Colin - I've been doing some more testing with OCP 4.4 and 4.5-rc1 This doesn't just impact the bootstrap over PXE. The default GRUB config also has "console=ttyS0,115200n8" which means once we've pulled the bare metal image onto the hardware we hit the same issue again. At present on each re-boot I have to manually remove the value from the grub config, and when IGN completes the setup of the node I can SSH in and remove it under /boot/.... I'm surprised no one else has ever hit this with hardware testing - Having a dig around it appears this issue occurs with other linux platorms - https://github.com/cloud-hypervisor/cloud-hypervisor/issues/163 Not sure how to progress this further
I believe there may be a real bug here but currently this is a "Singleton" issue - only one known instance.

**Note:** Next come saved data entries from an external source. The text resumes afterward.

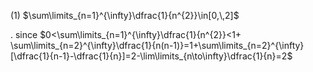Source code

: 
(1) $\sum\limits_{n=1}^{\infty}\dfrac{1}{n^{2}}\in[0,\,2]$

.   since  $0<\sum\limits_{n=1}^{\infty}\dfrac{1}{n^{2}}<1+ \sum\limits_{n=2}^{\infty}\dfrac{1}{n(n-1)}=1+\sum\limits_{n=2}^{\infty}[\dfrac{1}{n-1}-\dfrac{1}{n}]=2-\lim\limits_{n\to\infty}\dfrac{1}{n}=2$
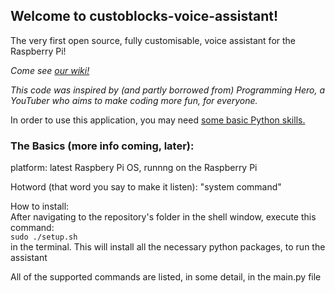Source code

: ## Welcome to custoblocks-voice-assistant!
  The very first open source, fully customisable, voice assistant for the Raspberry Pi!

<i>Come see [our wiki!](https://github.com/abraha2/custoblocks-voice-assistant/wiki)</i>

  <i>This code was inspired by (and partly borrowed from) Programming Hero, a YouTuber who aims to make coding more fun, for everyone.</i>

In order to use this application, you may need [some basic Python skills.](https://www.learnpython.org/)

### The Basics (more info coming, later):

platform: latest Raspbery Pi OS, runnng on the Raspberry Pi

Hotword (that word you say to make it listen): "system command"

How to install:<br>
After navigating to the repository's folder in the shell window, execute this command:<br>
`sudo ./setup.sh`<br>
in the terminal. This will install all the necessary python packages, to run the assistant

All of the supported commands are listed, in some detail, in the main.py file
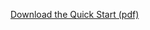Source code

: [Download the Quick Start (pdf)](http://dot-net-solution-templates.googlecode.com/files/dot-net-solution-template.pdf)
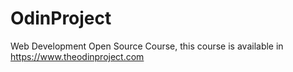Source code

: # OdinProject
Web Development Open Source Course, this course is available in https://www.theodinproject.com
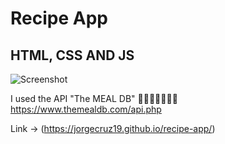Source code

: # Recipe App

## HTML, CSS AND JS

![Screenshot](https://repository-images.githubusercontent.com/322501944/1e889500-40c3-11eb-9046-b631c8833040)

I used the API "The MEAL DB" 🍕🍔🌭🍗🍠🍣🍛
https://www.themealdb.com/api.php

Link -> (https://jorgecruz19.github.io/recipe-app/)
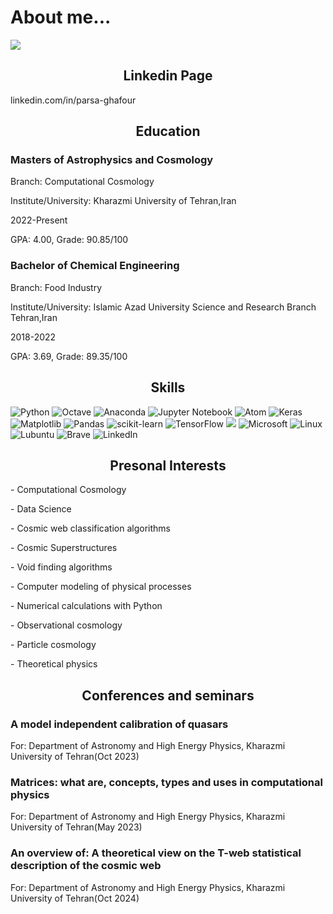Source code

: # About me...

<img align="center" src="https://github.com/parsa-ghafour/parsa-ghafour/assets/139039835/17a210f3-b409-456e-bc1d-4c1e20b63a56">
<h2 align="center">Linkedin Page</h2>
<p>linkedin.com/in/parsa-ghafour</p>
<h2 align="center">Education</h2>
<h3>Masters of Astrophysics and Cosmology</h3>
<p>Branch: Computational Cosmology</p>
<p>Institute/University: Kharazmi University of Tehran,Iran</p>
<p>2022-Present</p>
<p>GPA: 4.00, Grade: 90.85/100 </p>
<h3>Bachelor of Chemical Engineering</h3>
<p>Branch: Food Industry</p>
<p>Institute/University: Islamic Azad University Science and Research Branch Tehran,Iran</p>
<p>2018-2022</p>
<p>GPA: 3.69, Grade: 89.35/100 </p>
<h2 align="center">Skills</h2>

![Python](https://img.shields.io/badge/python-3670A0?style=for-the-badge&logo=python&logoColor=ffdd54) ![Octave](https://img.shields.io/badge/OCTAVE-darkblue?style=for-the-badge&logo=octave&logoColor=fcd683) ![Anaconda](https://img.shields.io/badge/Anaconda-%2344A833.svg?style=for-the-badge&logo=anaconda&logoColor=white) ![Jupyter Notebook](https://img.shields.io/badge/jupyter-%23FA0F00.svg?style=for-the-badge&logo=jupyter&logoColor=white) ![Atom](https://img.shields.io/badge/Atom-%2366595C.svg?style=for-the-badge&logo=atom&logoColor=white) ![Keras](https://img.shields.io/badge/Keras-%23D00000.svg?style=for-the-badge&logo=Keras&logoColor=white) ![Matplotlib](https://img.shields.io/badge/Matplotlib-%23ffffff.svg?style=for-the-badge&logo=Matplotlib&logoColor=black) ![Pandas](https://img.shields.io/badge/pandas-%23150458.svg?style=for-the-badge&logo=pandas&logoColor=white) ![scikit-learn](https://img.shields.io/badge/scikit--learn-%23F7931E.svg?style=for-the-badge&logo=scikit-learn&logoColor=white) ![TensorFlow](https://img.shields.io/badge/TensorFlow-%23FF6F00.svg?style=for-the-badge&logo=TensorFlow&logoColor=white) <img src="https://img.shields.io/badge/numpy%20-%23013243.svg?&style=for-the-badge&logo=numpy&logoColor=white" /> ![Microsoft](https://img.shields.io/badge/Microsoft-0078D4?style=for-the-badge&logo=microsoft&logoColor=white) ![Linux](https://img.shields.io/badge/Linux-FCC624?style=for-the-badge&logo=linux&logoColor=black) ![Lubuntu](https://img.shields.io/badge/-Lubuntu-%230065C2?style=for-the-badge&logo=lubuntu&logoColor=white) ![Brave](https://a11ybadges.com/badge?logo=brave) ![LinkedIn](https://img.shields.io/badge/linkedin-%230077B5.svg?style=for-the-badge&logo=linkedin&logoColor=white)
<h2 align="center">Presonal Interests</h2>
<p>- Computational Cosmology</p>
<p>- Data Science</p>
<p>- Cosmic web classification algorithms</p>
<p>- Cosmic Superstructures</p>
<p>- Void finding algorithms</p>
<p>- Computer modeling of physical processes</p>
<p>- Numerical calculations with Python</p>
<p>- Observational cosmology</p>
<p>- Particle cosmology</p>
<p>- Theoretical physics</p>
<h2 align="center">Conferences and seminars</h2>
<h3>A model independent calibration of quasars</h3>
<p>For: Department of Astronomy and High Energy Physics, Kharazmi University of Tehran(Oct 2023)</p>
<h3>Matrices: what are, concepts, types and uses in computational physics</h3>
<p>For: Department of Astronomy and High Energy Physics, Kharazmi University of Tehran(May 2023)</p>
<h3>An overview of: A theoretical view on the T-web statistical description of the cosmic web</h3>
<p>For: Department of Astronomy and High Energy Physics, Kharazmi University of Tehran(Oct 2024)</p>
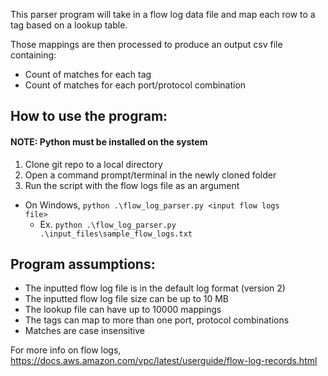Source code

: This parser program will take in a flow log data file and map each row to a tag based on a lookup table.

Those mappings are then processed to produce an output csv file containing:
- Count of matches for each tag
- Count of matches for each port/protocol combination

## How to use the program:
#### NOTE: Python must be installed on the system
1. Clone git repo to a local directory
2. Open a command prompt/terminal in the newly cloned folder
3. Run the script with the flow logs file as an argument
  - On Windows, <code>python .\flow_log_parser.py \<input flow logs file\></code>
    - Ex. <code>python .\flow_log_parser.py .\input_files\sample_flow_logs.txt</code>

## Program assumptions:
- The inputted flow log file is in the default log format (version 2)
- The inputted flow log file size can be up to 10 MB
- The lookup file can have up to 10000 mappings
- The tags can map to more than one port, protocol combinations
- Matches are case insensitive

For more info on flow logs, https://docs.aws.amazon.com/vpc/latest/userguide/flow-log-records.html
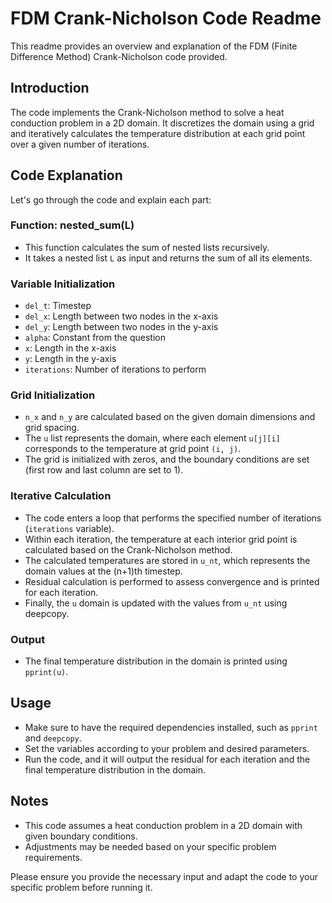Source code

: # FDM Crank-Nicholson Code Readme

This readme provides an overview and explanation of the FDM (Finite Difference Method) Crank-Nicholson code provided.

## Introduction

The code implements the Crank-Nicholson method to solve a heat conduction problem in a 2D domain. It discretizes the domain using a grid and iteratively calculates the temperature distribution at each grid point over a given number of iterations.

## Code Explanation

Let's go through the code and explain each part:

### Function: nested_sum(L)

- This function calculates the sum of nested lists recursively.
- It takes a nested list `L` as input and returns the sum of all its elements.

### Variable Initialization

- `del_t`: Timestep
- `del_x`: Length between two nodes in the x-axis
- `del_y`: Length between two nodes in the y-axis
- `alpha`: Constant from the question
- `x`: Length in the x-axis
- `y`: Length in the y-axis
- `iterations`: Number of iterations to perform

### Grid Initialization

- `n_x` and `n_y` are calculated based on the given domain dimensions and grid spacing.
- The `u` list represents the domain, where each element `u[j][i]` corresponds to the temperature at grid point `(i, j)`.
- The grid is initialized with zeros, and the boundary conditions are set (first row and last column are set to 1).

### Iterative Calculation

- The code enters a loop that performs the specified number of iterations (`iterations` variable).
- Within each iteration, the temperature at each interior grid point is calculated based on the Crank-Nicholson method.
- The calculated temperatures are stored in `u_nt`, which represents the domain values at the (n+1)th timestep.
- Residual calculation is performed to assess convergence and is printed for each iteration.
- Finally, the `u` domain is updated with the values from `u_nt` using deepcopy.

### Output

- The final temperature distribution in the domain is printed using `pprint(u)`.

## Usage

- Make sure to have the required dependencies installed, such as `pprint` and `deepcopy`.
- Set the variables according to your problem and desired parameters.
- Run the code, and it will output the residual for each iteration and the final temperature distribution in the domain.

## Notes

- This code assumes a heat conduction problem in a 2D domain with given boundary conditions.
- Adjustments may be needed based on your specific problem requirements.

Please ensure you provide the necessary input and adapt the code to your specific problem before running it.
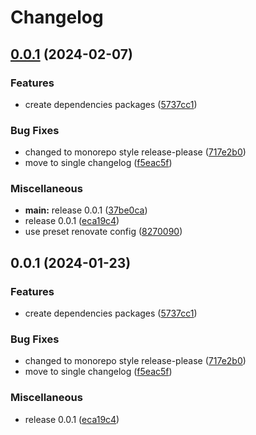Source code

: # Changelog

## [0.0.1](https://github.com/rjferguson21/uds-package-dependencies/compare/v0.0.1...v0.0.1) (2024-02-07)


### Features

* create dependencies packages ([5737cc1](https://github.com/rjferguson21/uds-package-dependencies/commit/5737cc166a27198881d43e515bf7cc557d0c0852))


### Bug Fixes

* changed to monorepo style release-please ([717e2b0](https://github.com/rjferguson21/uds-package-dependencies/commit/717e2b070f8a1868e53f3dd71f2031e3c65800f1))
* move to single changelog ([f5eac5f](https://github.com/rjferguson21/uds-package-dependencies/commit/f5eac5fbcb59ecd75ebbabee7c00e7e43b77fc5d))


### Miscellaneous

* **main:** release 0.0.1 ([37be0ca](https://github.com/rjferguson21/uds-package-dependencies/commit/37be0cae800317d968a7194ac0464134520036f3))
* release 0.0.1 ([eca19c4](https://github.com/rjferguson21/uds-package-dependencies/commit/eca19c4541a79b26e6bc0c5324d498316286389d))
* use preset renovate config ([8270090](https://github.com/rjferguson21/uds-package-dependencies/commit/8270090bbdf24fa384a38e2789ef3158a0da74a1))

## 0.0.1 (2024-01-23)


### Features

* create dependencies packages ([5737cc1](https://github.com/defenseunicorns/uds-package-dependencies/commit/5737cc166a27198881d43e515bf7cc557d0c0852))


### Bug Fixes

* changed to monorepo style release-please ([717e2b0](https://github.com/defenseunicorns/uds-package-dependencies/commit/717e2b070f8a1868e53f3dd71f2031e3c65800f1))
* move to single changelog ([f5eac5f](https://github.com/defenseunicorns/uds-package-dependencies/commit/f5eac5fbcb59ecd75ebbabee7c00e7e43b77fc5d))


### Miscellaneous

* release 0.0.1 ([eca19c4](https://github.com/defenseunicorns/uds-package-dependencies/commit/eca19c4541a79b26e6bc0c5324d498316286389d))
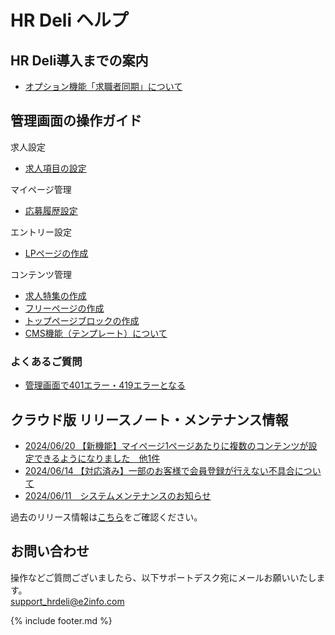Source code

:# HR Deli ヘルプ

## HR Deli導入までの案内
<!--* [独自ドメインの設定について](https://e2info.github.io/hrdeli-docs/manual/special_feature)-->
* [オプション機能「求職者同期」について](https://e2info.github.io/hrdeli-docs/introduction/option_members_sync)

## 管理画面の操作ガイド
求人設定
* [求人項目の設定](https://e2info.github.io/hrdeli-docs/manual/job_item)

マイページ管理
* [応募履歴設定](https://e2info.github.io/hrdeli-docs/manual/mypage_phases)

エントリー設定
* [LPページの作成](https://e2info.github.io/hrdeli-docs/manual/lp)

コンテンツ管理
* [求人特集の作成](https://e2info.github.io/hrdeli-docs/manual/special_feature)
* [フリーページの作成](https://e2info.github.io/hrdeli-docs/manual/contents)
* [トップページブロックの作成](https://e2info.github.io/hrdeli-docs/manual/top_block)
* [CMS機能（テンプレート）について](https://e2info.github.io/hrdeli-docs/manual/cms)

### よくあるご質問
* [管理画面で401エラー・419エラーとなる](https://e2info.github.io/hrdeli-docs/manual/q_401_419error)

<!--* PORTERS 同期エラー 
    * [PORTERS マッピングエラーとは？](https://e2info.github.io/hrdeli-docs/manual/sync_error#description)
    * [PORTERS マッピングエラーを解消したい](https://e2info.github.io/hrdeli-docs/manual/sync_error#cancellation)
* PORTERS連携エラー
    * [PORTERS 連携エラーとは？](https://e2info.github.io/hrdeli-docs/manual/update_error#description)
    * [PORTERS 連携エラーを解消したい](https://e2info.github.io/hrdeli-docs/manual/update_error#cancellation)-->

## クラウド版 リリースノート・メンテナンス情報
* [2024/06/20 【新機能】マイページ1ページあたりに複数のコンテンツが設定できるようになりました　他1件](https://e2info.github.io/hrdeli-docs/release-notes/20240620_00)
* [2024/06/14 【対応済み】一部のお客様で会員登録が行えない不具合について](https://e2info.github.io/hrdeli-docs/release-notes/20240614_00)
* [2024/06/11　システムメンテナンスのお知らせ](https://e2info.github.io/hrdeli-docs/release-notes/20240611_00)

過去のリリース情報は[こちら](https://e2info.github.io/hrdeli-docs/release-notes/archive)をご確認ください。<br>

## お問い合わせ
操作などご質問ございましたら、以下サポートデスク宛にメールお願いいたします。<br>
support_hrdeli@e2info.com

{% include footer.md %}
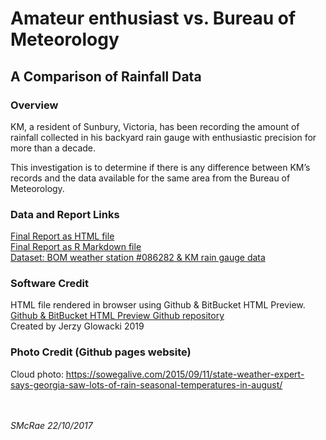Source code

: # Amateur enthusiast vs. Bureau of Meteorology

## A Comparison of Rainfall Data


### Overview

KM, a resident of Sunbury, Victoria, has been recording the amount of
rainfall collected in his backyard rain gauge with enthusiastic precision for
more than a decade. 

This investigation is to determine if there is any difference between 
KM’s records and the data available for the same area from the Bureau of Meteorology.

### Data and Report Links

[Final Report as HTML file](https://htmlpreview.github.io/?https://github.com/slmcrae/rainfall_comparison/blob/master/rainfall_study.html)<br>
[Final Report as R Markdown file](https://github.com/slmcrae/rainfall_comparison/blob/master/rainfall_study.Rmd)<br>
[Dataset: BOM weather station #086282 & KM rain gauge data](https://github.com/slmcrae/rainfall_comparison/blob/master/rainfall_data.xlsx)<br>

### Software Credit
HTML file rendered in browser using Github & BitBucket HTML Preview.<br>
[Github & BitBucket HTML Preview Github repository](https://github.com/htmlpreview/htmlpreview.github.com)<br>
Created by Jerzy Glowacki 2019
<br>

### Photo Credit (Github pages website)
Cloud photo: https://sowegalive.com/2015/09/11/state-weather-expert-says-georgia-saw-lots-of-rain-seasonal-temperatures-in-august/<br>
<br>
<br>

_SMcRae_ _22/10/2017_<br>

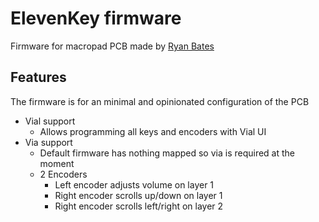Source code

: # ElevenKey firmware

Firmware for macropad PCB made by [Ryan Bates](https://www.tindie.com/products/ryanbatesrbg/pcb-for-programmable-macro-keyboard-encoders-v2/)

## Features

The firmware is for an minimal and opinionated configuration of the PCB

* Vial support
  * Allows programming all keys and encoders with Vial UI
* Via support
  * Default firmware has nothing mapped so via is required at the moment
  * 2 Encoders
    * Left encoder adjusts volume on layer 1
    * Right encoder scrolls up/down on layer 1
    * Right encoder scrolls left/right on layer 2
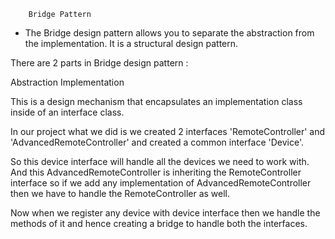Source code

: 
		
		Bridge Pattern
		
- The Bridge design pattern allows you to separate the abstraction from the implementation. It is a structural design pattern. 

There are 2 parts in Bridge design pattern : 

Abstraction
Implementation

This is a design mechanism that encapsulates an implementation class inside of an interface class.

In our project what we did is we created 2 interfaces 'RemoteController' and 'AdvancedRemoteController' and created a common interface 'Device'.

So this device interface will handle all the devices we need to work with. And this AdvancedRemoteController is inheriting the RemoteController interface so if we add any implementation of AdvancedRemoteController then we have to handle the RemoteController as well.

Now when we register any device with device interface then we handle the methods of it and hence creating a bridge to handle both the interfaces.
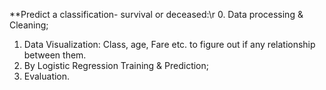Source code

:**Predict a classification- survival or deceased:\r
0. Data processing & Cleaning;
1. Data Visualization: Class, age, Fare etc. to figure out if any relationship between them.
1. By Logistic Regression Training & Prediction;
2. Evaluation.

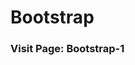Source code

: # Bootstrap

### Visit Page: <a src="https://vishalvky007.github.io/Bootstrap/Bootstrap-1/" target="_blank">Bootstrap-1</a>
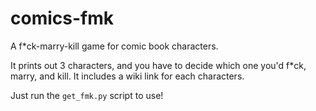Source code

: # comics-fmk
A f*ck-marry-kill game for comic book characters. 

It prints out 3 characters, and you have to decide which one you'd f*ck, marry, and kill.
It includes a wiki link for each characters.

Just run the `get_fmk.py` script to use!
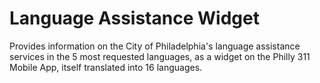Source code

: Language Assistance Widget
==========================
Provides information on the City of Philadelphia's language assistance services in the 5 most requested languages, as a widget on the Philly 311 Mobile App, itself translated into 16 languages.
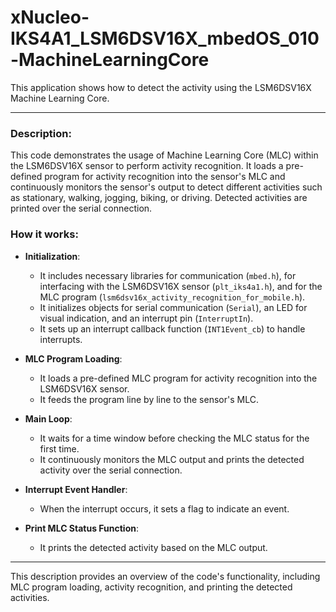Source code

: # xNucleo-IKS4A1_LSM6DSV16X_mbedOS_010-MachineLearningCore

This application shows how to detect the activity using the LSM6DSV16X Machine Learning Core.

---

### Description:

This code demonstrates the usage of Machine Learning Core (MLC) within the LSM6DSV16X sensor to perform activity recognition. It loads a pre-defined program for activity recognition into the sensor's MLC and continuously monitors the sensor's output to detect different activities such as stationary, walking, jogging, biking, or driving. Detected activities are printed over the serial connection.

### How it works:

- **Initialization**: 
  - It includes necessary libraries for communication (`mbed.h`), for interfacing with the LSM6DSV16X sensor (`plt_iks4a1.h`), and for the MLC program (`lsm6dsv16x_activity_recognition_for_mobile.h`).
  - It initializes objects for serial communication (`Serial`), an LED for visual indication, and an interrupt pin (`InterruptIn`).
  - It sets up an interrupt callback function (`INT1Event_cb`) to handle interrupts.

- **MLC Program Loading**: 
  - It loads a pre-defined MLC program for activity recognition into the LSM6DSV16X sensor.
  - It feeds the program line by line to the sensor's MLC.

- **Main Loop**:
  - It waits for a time window before checking the MLC status for the first time.
  - It continuously monitors the MLC output and prints the detected activity over the serial connection.

- **Interrupt Event Handler**:
  - When the interrupt occurs, it sets a flag to indicate an event.

- **Print MLC Status Function**:
  - It prints the detected activity based on the MLC output.

---

This description provides an overview of the code's functionality, including MLC program loading, activity recognition, and printing the detected activities.

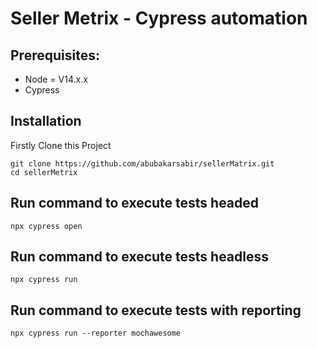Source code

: # Seller Metrix - Cypress automation

## Prerequisites: ##

* Node = V14.x.x
* Cypress

## Installation
Firstly Clone this Project 

    git clone https://github.com/abubakarsabir/sellerMatrix.git
    cd sellerMetrix

## Run command to execute tests headed
   
    npx cypress open 

## Run command to execute tests headless

    npx cypress run 

## Run command to execute tests with reporting
    
    npx cypress run --reporter mochawesome
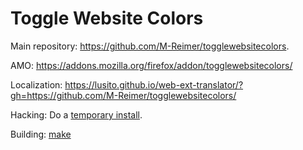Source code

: Toggle Website Colors
=====================

Main repository: https://github.com/M-Reimer/togglewebsitecolors.

AMO: https://addons.mozilla.org/firefox/addon/togglewebsitecolors/

Localization: https://lusito.github.io/web-ext-translator/?gh=https://github.com/M-Reimer/togglewebsitecolors/

Hacking: Do a [temporary install](https://extensionworkshop.com/documentation/develop/temporary-installation-in-firefox/).

Building: [make](https://www.gnu.org/software/make/)
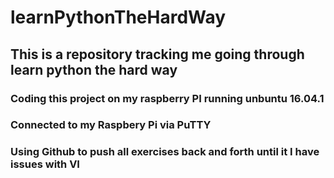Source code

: # learnPythonTheHardWay
## This is a repository tracking me going through learn python the hard way
### Coding this project on my raspberry PI running unbuntu 16.04.1
### Connected to my Raspbery Pi via PuTTY 
### Using Github to push all exercises back and forth until it I have issues with VI

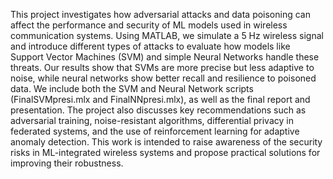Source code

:This project investigates how adversarial attacks and data poisoning can affect the performance and security of ML models used in wireless communication systems. Using MATLAB, we simulate a 5 Hz wireless signal and introduce different types of attacks to evaluate how models like Support Vector Machines (SVM) and simple Neural Networks handle these threats. Our results show that SVMs are more precise but less adaptive to noise, while neural networks show better recall and resilience to poisoned data. We include both the SVM and Neural Network scripts (FinalSVMpresi.mlx and FinalNNpresi.mlx), as well as the final report and presentation. The project also discusses key recommendations such as adversarial training, noise-resistant algorithms, differential privacy in federated systems, and the use of reinforcement learning for adaptive anomaly detection. This work is intended to raise awareness of the security risks in ML-integrated wireless systems and propose practical solutions for improving their robustness.

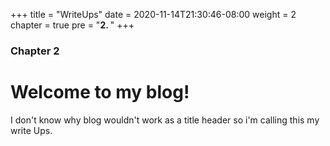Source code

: +++
title = "WriteUps"
date = 2020-11-14T21:30:46-08:00
weight = 2
chapter = true
pre = "<b>2. </b>"
+++

### Chapter 2

# Welcome to my blog! 

I don't know why blog wouldn't work as a title header so i'm calling this my write Ups.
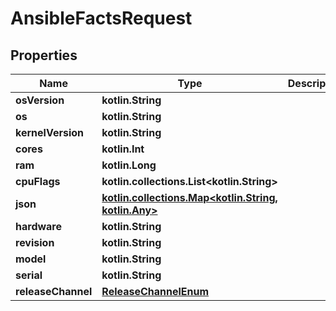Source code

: 
# AnsibleFactsRequest

## Properties
Name | Type | Description | Notes
------------ | ------------- | ------------- | -------------
**osVersion** | **kotlin.String** |  | 
**os** | **kotlin.String** |  | 
**kernelVersion** | **kotlin.String** |  | 
**cores** | **kotlin.Int** |  | 
**ram** | **kotlin.Long** |  | 
**cpuFlags** | **kotlin.collections.List&lt;kotlin.String&gt;** |  | 
**json** | [**kotlin.collections.Map&lt;kotlin.String, kotlin.Any&gt;**](kotlin.Any.md) |  | 
**hardware** | **kotlin.String** |  |  [optional]
**revision** | **kotlin.String** |  |  [optional]
**model** | **kotlin.String** |  |  [optional]
**serial** | **kotlin.String** |  |  [optional]
**releaseChannel** | [**ReleaseChannelEnum**](ReleaseChannelEnum.md) |  |  [optional]



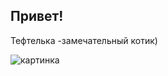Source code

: ## Привет!

Тефтелька -замечательный котик)

![картинка](https://cs6.pikabu.ru/avatars/267/v267186.jpg)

You can help us by doing PXE boots of Fedora CoreOS, traditional RHEL, or Debian/Ubuntu or whatever and gather data as to whether this is somehow truly specific to RHCOS or whether it's hardware related.
New tests with Fedora CoreOS and RHEL8 menuentry 'Fedora CoreOS tftp dhcp debug' { linuxefi pxelinux/coreos/fedora-coreos-31.20200127.3.0-live-kernel-x86_64 rd.neednet=1 console=tty0 console=ttyS0 coreos.inst=yes coreos.inst.install_dev=sda ip=dhcp initrdefi pxelinux/coreos/fedora-coreos-31.20200127.3.0-live-initramfs.x86_64.img } Still hangs/delay during boot. If I remove console=ttyS0 boot proceeds normally For RHEL8 I'm using the vmlinuz/initrd from the RHEL 8.2 ISO menuentry 'RHEL 8 T440s serial console tftp' { set root=(http,10.1.10.9) linuxefi /repo/rhel8/images/pxeboot/vmlinuz rd.neednet=1 console=tty0 console=ttyS0 inst.stage2=http://10.1.10.9/repo/rhel8/ ip=dhcp initrdefi /repo/rhel8/images/pxeboot/initrd.img } This also experiences the same issues on boot if I have a console=ttyS0 entry
Moving this to https://github.com/coreos/fedora-coreos-tracker/issues/567
(In reply to Micah Abbott from comment #8) > Marking as low priority and targeting for 4.6; while we would like to > support RHCOS + OCP on all kinds of hardware, running on a laptop isn't a > primary target for us. Let us know if the the suggestion from comment #6 > helps the situation. I see this behavior also on "real" servers (Lenovo x3850 X6) so I woudn't say it's only happening on laptop HW and therefore low prio.
I would advocate to raise the priority on this defect. This also affected my ASUS PN50 (mini PC) SNO install. This mini PC runs the latest Fedora, Fedora CoreOS, and Silverblue without any issues. But every OpenShift SNO Assisted Installer deployment failed with the default serial console settings, because the node got into a state where it could not reply to the Assisted Installer in a timely fashion. I discovered pcfe's blog, that this bz the root cause of the failure. https://blog.pcfe.net/hugo/posts/2021-08-22-asus-pn50-ocp4-worker/ Manually intercepting the CoreOS boot, and removing the serial console from the kernel args allowed SNO to install properly, after months of failures with OCP 4,10 and OCP 4.11. The good news is OCP 4.12 removes this serial console boot args, so SNO installs should work fine, but the underlying problem of the slow boot remains on these broken machines remains a mystery. I can make this machine available for diagnostic and troubleshooting, please advise of there is a minimal set of logs and troubleshooting steps needs to isolate the root cause.